The most impressive presentation was given by Priya Narasimhan, a
professor at Carnegie Mellon. She just blew me away. I don’t know whether it
was who she is, what she is doing, or the fact that she became a sports fan
when she got to Pittsburgh, probably all three. This fandom has driven the product she created, Yinzcam, an enhancement, using your mobile device, to your ice hockey game experience. Here is a brief version of the speech she gave us, which I found on YouTube. She made this presentation in August. If they get her presentation up on the Podcamp website, it's worth watching. There's a lot more about edemocrary and iburgh.

http://www.youtube.com/v/T6FqKLjefu0&hl=en&fs=1&rel=0

The idea for iburgh, the second device she speaks about, evidently came from City Councilor Bill Peduto, who gave the keynote address on Saturday morning. He talked about using the information on the web to make government more transparent, something sorely lacking in the 'burgh. Peduto's presentation is also worth watching.

I met Amie, who sometimes comments on my blog. That was really fun. She's the second of my blogging friends I've met in person. Also took a class called "Refinding Your Blog Voice." Maybe it will help me post more often. All told a good weekend.

Fenced in by the G 20

The powers that be in Pittsburgh tell us this is great PR for the city; we will finally get known for something other than being a smoky city.

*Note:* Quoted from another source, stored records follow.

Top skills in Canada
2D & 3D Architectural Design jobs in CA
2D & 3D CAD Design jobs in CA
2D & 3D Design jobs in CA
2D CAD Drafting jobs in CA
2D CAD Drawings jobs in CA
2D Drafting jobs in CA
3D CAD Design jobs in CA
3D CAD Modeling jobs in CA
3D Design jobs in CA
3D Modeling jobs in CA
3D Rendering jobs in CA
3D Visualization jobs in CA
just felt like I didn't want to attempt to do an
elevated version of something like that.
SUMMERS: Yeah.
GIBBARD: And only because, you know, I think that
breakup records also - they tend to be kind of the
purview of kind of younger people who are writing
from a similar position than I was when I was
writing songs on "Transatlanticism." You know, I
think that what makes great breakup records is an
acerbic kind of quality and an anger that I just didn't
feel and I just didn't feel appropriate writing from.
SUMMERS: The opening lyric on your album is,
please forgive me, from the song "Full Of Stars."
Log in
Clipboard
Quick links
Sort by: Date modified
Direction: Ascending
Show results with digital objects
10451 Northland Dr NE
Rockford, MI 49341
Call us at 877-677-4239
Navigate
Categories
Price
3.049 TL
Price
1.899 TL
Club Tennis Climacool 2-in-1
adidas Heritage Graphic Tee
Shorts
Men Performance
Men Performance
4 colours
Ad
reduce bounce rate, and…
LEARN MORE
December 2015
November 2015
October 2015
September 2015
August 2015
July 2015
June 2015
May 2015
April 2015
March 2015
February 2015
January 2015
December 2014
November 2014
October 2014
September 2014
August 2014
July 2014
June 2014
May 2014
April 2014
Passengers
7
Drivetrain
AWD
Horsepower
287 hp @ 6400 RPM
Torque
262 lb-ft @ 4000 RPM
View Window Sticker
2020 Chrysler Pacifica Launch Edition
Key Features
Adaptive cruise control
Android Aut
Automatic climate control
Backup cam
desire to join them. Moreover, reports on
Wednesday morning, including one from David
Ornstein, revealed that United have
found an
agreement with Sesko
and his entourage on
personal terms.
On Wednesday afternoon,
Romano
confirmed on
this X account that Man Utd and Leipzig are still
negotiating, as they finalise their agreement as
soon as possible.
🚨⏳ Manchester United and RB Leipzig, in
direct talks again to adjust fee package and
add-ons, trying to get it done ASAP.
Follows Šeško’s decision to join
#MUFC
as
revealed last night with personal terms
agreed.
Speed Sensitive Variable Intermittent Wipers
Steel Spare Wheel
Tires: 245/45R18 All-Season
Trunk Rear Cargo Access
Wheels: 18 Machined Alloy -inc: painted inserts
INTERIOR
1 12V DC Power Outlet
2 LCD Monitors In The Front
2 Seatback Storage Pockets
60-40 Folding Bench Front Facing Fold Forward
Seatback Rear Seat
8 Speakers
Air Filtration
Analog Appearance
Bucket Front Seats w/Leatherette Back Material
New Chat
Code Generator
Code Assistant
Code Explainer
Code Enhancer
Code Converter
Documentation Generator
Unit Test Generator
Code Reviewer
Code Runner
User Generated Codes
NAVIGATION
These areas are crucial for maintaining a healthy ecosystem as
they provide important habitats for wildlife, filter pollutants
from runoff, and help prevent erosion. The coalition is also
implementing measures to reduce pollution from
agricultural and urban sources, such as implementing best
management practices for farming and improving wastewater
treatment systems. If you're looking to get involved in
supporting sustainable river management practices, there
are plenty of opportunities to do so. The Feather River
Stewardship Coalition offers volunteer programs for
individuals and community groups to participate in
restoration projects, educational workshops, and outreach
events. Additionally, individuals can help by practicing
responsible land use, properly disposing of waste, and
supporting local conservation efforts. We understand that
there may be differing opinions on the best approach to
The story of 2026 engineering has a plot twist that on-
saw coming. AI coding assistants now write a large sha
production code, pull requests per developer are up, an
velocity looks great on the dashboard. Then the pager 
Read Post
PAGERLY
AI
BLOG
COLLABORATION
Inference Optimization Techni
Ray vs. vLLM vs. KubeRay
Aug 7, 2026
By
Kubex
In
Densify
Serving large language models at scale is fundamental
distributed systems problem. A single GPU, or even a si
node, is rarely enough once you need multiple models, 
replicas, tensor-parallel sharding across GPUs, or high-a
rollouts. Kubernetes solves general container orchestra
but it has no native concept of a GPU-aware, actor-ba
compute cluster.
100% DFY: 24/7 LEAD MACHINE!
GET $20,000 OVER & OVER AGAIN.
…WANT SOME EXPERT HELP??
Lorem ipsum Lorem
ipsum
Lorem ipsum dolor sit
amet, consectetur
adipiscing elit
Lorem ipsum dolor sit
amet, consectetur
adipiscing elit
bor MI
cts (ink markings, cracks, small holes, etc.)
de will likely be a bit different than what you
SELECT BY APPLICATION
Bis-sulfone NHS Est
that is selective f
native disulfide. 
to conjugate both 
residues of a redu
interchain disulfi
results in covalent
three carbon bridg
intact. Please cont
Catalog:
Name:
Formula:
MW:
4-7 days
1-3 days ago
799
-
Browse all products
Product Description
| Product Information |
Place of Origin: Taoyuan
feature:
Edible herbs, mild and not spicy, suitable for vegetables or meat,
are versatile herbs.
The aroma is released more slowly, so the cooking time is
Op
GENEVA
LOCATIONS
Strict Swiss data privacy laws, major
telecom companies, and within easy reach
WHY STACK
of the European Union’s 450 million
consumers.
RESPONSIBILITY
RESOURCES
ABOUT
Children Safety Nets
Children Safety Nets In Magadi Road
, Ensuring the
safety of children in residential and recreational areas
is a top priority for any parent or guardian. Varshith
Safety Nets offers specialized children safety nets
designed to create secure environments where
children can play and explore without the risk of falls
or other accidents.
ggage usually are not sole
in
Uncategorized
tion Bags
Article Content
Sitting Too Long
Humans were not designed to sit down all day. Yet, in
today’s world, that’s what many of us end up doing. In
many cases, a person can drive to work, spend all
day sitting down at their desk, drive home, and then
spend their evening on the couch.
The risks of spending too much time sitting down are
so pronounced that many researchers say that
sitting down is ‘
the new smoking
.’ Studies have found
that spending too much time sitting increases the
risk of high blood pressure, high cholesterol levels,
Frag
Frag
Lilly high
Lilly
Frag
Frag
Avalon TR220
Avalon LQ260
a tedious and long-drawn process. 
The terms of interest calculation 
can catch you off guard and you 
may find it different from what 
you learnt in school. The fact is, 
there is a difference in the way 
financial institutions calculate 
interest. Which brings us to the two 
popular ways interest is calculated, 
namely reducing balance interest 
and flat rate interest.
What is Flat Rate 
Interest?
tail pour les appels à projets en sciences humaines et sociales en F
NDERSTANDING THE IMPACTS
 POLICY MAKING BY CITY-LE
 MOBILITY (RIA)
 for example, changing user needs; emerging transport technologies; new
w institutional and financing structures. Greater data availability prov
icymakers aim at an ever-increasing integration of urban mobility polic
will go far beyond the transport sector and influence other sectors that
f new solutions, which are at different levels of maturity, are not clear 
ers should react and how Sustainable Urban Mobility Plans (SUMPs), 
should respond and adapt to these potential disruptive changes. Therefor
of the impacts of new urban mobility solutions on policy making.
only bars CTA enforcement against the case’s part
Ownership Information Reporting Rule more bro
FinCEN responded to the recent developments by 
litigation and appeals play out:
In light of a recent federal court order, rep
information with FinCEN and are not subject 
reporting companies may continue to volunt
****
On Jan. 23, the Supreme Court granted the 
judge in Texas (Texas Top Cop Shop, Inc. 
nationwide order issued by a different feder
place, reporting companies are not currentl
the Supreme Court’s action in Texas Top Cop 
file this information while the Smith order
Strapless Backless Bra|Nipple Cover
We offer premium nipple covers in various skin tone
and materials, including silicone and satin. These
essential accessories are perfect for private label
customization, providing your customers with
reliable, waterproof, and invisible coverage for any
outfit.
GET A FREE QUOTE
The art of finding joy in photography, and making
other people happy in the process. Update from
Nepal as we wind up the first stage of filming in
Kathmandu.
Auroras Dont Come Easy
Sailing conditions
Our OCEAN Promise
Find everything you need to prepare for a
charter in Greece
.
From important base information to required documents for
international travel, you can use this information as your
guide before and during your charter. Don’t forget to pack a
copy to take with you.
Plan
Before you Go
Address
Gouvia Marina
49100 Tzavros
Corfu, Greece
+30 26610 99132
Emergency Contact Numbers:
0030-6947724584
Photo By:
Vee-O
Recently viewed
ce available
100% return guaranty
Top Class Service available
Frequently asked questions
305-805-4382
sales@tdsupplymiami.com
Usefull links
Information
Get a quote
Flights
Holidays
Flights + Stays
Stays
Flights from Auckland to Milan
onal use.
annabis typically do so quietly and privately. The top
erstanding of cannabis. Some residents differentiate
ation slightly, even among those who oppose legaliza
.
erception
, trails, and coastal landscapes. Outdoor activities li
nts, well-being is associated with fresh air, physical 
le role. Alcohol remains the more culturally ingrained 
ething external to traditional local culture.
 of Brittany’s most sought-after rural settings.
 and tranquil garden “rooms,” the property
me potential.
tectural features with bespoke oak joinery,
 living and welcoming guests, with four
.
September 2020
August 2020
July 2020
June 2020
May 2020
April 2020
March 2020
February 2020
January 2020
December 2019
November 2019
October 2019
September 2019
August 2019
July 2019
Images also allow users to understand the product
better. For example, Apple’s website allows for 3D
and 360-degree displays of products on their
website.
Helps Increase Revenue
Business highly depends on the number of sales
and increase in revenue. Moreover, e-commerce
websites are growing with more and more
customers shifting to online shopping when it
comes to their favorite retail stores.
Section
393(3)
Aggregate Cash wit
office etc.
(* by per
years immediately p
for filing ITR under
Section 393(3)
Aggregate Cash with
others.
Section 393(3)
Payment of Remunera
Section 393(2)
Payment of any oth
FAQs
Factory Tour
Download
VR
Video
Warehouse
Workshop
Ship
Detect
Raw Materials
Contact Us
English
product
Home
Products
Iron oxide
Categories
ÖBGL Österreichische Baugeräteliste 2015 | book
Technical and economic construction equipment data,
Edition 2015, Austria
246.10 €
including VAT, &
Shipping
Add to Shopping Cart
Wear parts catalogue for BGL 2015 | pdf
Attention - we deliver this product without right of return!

I don't think they meant the steel city would be known for our fencing and steel barricades, but that's how it looks to me. Tuesday, walking to class, one of my classmates offered me a ride just as it looked like the rains were coming. She drove through Schenley Park near Phipps Conservatory and already the park was being fenced in–or we were being kept out. Yesterday I went to a noon colloquium at Frick fine arts, the Pitt building closest to the Phipps. It was surrounded by fencing with only one way to get in (or out). I felt like I was in some kind of prison. Pitt is closed today and all of my classes at CMU have been canceled. Sculpture in front of the Carnegie Museum looks like it has been crated. All of this because there will be a welcome dinner tonight at the Phipps. How welcome is that!

They say it's because of all of the protests and the damage done in other cities. Here are some links about the protests: http://www.guardian.co.uk/world/2009/sep/23/g20-usa

http://www.boston.com/bigpicture2009/04protests_at_the_g20_summit.html

http://pittsburgh.bizjournals.com/pittsburgh/stories/2009/09/21/daily23.html

If I was coming here from a foreign country I would certainly wonder about all of these impediments to free movement in our supposedly free country. And why don't these government ministers from all over the world wonder what they have done to make so many people so angry.